You can have the Geshin set, 400, 2K, 6K, for 2 bills.  I hear nothing but great things for feedback, finish and cutting speed.  Though not soft they will dish faster than your Shaptons, particularly the 400.  They also make an 8K, but think about a diamond loaded strop for going higher, 1 micron and 0.5 micron slurry.  That will be my next thing to fool around with after I get a current project done.

If you want REAL fast there is the Geshin diamond stone set, 1K 6K, for 3 bills.  They dish glacially slow, but it is recomended not to use them against soft stainless jigane as they tend to tear ****** out.


----------



## jbroida (Nov 13, 2011)

Rick Alan said:


> Well I've ruled out diamond films, very expensive, $43 for a 9x11" sheet, and they don't last long.
> 
> You can have the Geshin set, 400, 2K, 6K, for 2 bills. I hear nothing but great things for feedback, finish and cutting speed. Though not soft they will dish faster than your Shaptons, particularly the 400. They also make an 8K, but think about a diamond loaded strop for going higher, 1 micron and 0.5 micron slurry. That will be my next thing to fool around with after I get a current project done.
> 
> If you want REAL fast there is the Geshin diamond stone set, 1K 6K, for 3 bills.
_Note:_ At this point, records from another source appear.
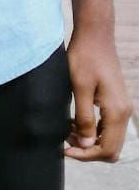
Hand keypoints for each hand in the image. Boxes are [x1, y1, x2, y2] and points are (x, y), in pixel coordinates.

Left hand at [64, 25, 132, 161]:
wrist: (95, 35)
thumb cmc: (84, 57)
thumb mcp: (79, 87)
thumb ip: (84, 117)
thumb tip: (86, 146)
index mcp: (117, 112)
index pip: (107, 149)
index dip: (86, 154)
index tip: (65, 150)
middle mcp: (124, 113)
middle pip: (111, 148)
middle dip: (88, 150)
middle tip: (65, 141)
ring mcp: (121, 107)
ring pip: (109, 138)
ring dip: (90, 141)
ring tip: (67, 131)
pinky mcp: (115, 102)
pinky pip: (108, 126)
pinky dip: (93, 130)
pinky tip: (75, 122)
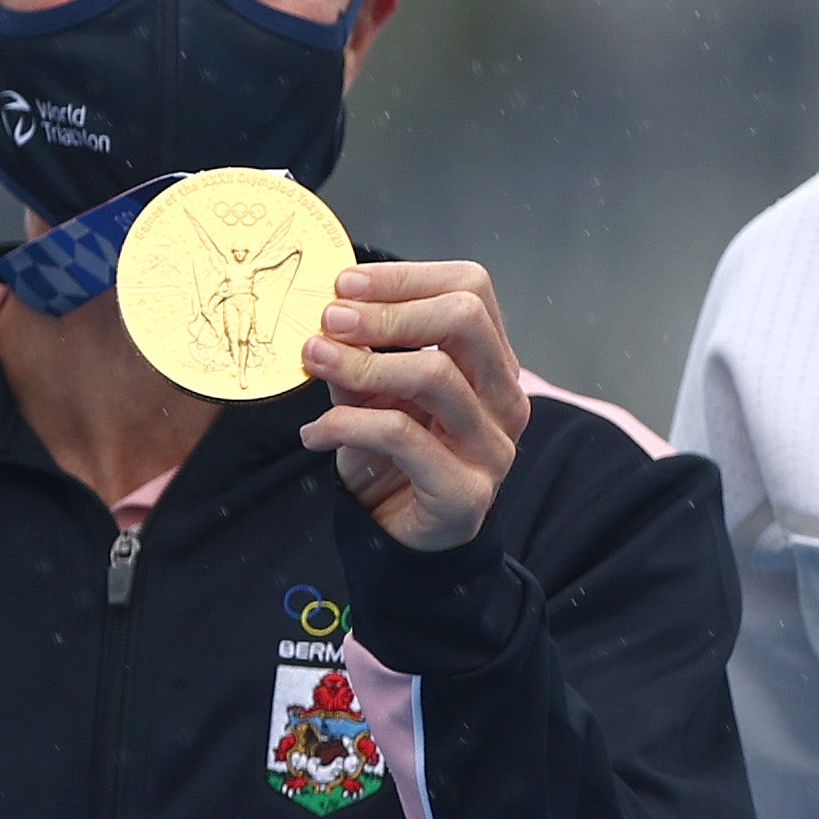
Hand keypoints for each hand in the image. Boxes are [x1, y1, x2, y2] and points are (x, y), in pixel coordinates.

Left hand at [298, 260, 526, 551]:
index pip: (471, 289)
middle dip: (389, 312)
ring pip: (435, 374)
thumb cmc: (391, 459)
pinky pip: (403, 436)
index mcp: (491, 363)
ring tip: (316, 361)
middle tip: (331, 320)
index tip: (345, 284)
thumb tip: (329, 318)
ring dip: (363, 363)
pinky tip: (314, 433)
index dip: (407, 277)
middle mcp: (504, 398)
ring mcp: (493, 446)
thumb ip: (360, 355)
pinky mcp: (466, 491)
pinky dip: (348, 425)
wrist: (401, 541)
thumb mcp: (371, 394)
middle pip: (465, 318)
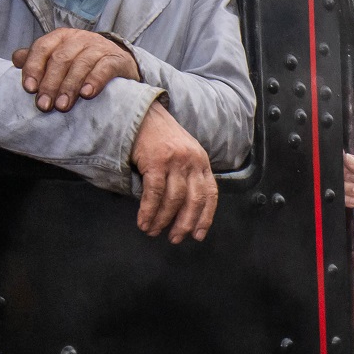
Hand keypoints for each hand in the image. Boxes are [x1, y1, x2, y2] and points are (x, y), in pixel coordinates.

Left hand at [12, 29, 140, 110]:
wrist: (120, 61)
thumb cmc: (83, 62)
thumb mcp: (60, 57)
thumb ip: (38, 59)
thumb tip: (16, 60)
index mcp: (60, 37)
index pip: (42, 48)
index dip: (34, 67)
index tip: (29, 89)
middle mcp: (78, 38)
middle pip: (60, 59)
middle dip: (50, 83)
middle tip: (45, 105)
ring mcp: (99, 47)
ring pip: (81, 64)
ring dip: (69, 86)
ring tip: (63, 106)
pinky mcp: (117, 59)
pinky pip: (105, 68)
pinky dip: (95, 80)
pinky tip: (87, 94)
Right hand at [132, 102, 216, 241]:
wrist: (142, 114)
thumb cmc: (161, 138)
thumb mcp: (184, 154)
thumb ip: (190, 176)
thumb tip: (187, 209)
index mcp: (203, 162)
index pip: (211, 194)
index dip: (205, 217)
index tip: (198, 235)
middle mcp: (193, 161)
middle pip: (194, 200)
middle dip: (185, 224)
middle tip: (176, 239)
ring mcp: (175, 161)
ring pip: (173, 199)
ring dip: (163, 220)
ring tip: (153, 231)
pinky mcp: (156, 160)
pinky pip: (154, 193)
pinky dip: (148, 211)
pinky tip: (144, 221)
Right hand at [343, 152, 353, 250]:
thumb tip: (348, 157)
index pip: (350, 157)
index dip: (349, 162)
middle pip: (341, 169)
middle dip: (350, 178)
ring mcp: (349, 188)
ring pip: (338, 183)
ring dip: (350, 190)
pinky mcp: (344, 199)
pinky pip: (338, 196)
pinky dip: (347, 199)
They dish glacially slow, but it is recomended not to use them against soft stainless jigane as they tend to tear ****** out.


its actually a different diamond stone that isnt good for soft stainless cladding... the 1k and 6k are fine for that


----------



## markrmoore2 (Nov 15, 2015)

I found someone using my favorite knife cutting boxes today.


----------



## ordo (Mar 19, 2009)

Markrmoore2 said:


> I found someone using my favorite knife cutting boxes today.


May be he was deburring...


----------



## chef7734 (Apr 13, 2011)

Markrmoore2 said:


> I found someone using my favorite knife cutting boxes today.


Why do you keep spamming my thread with irrelevant posts?


----------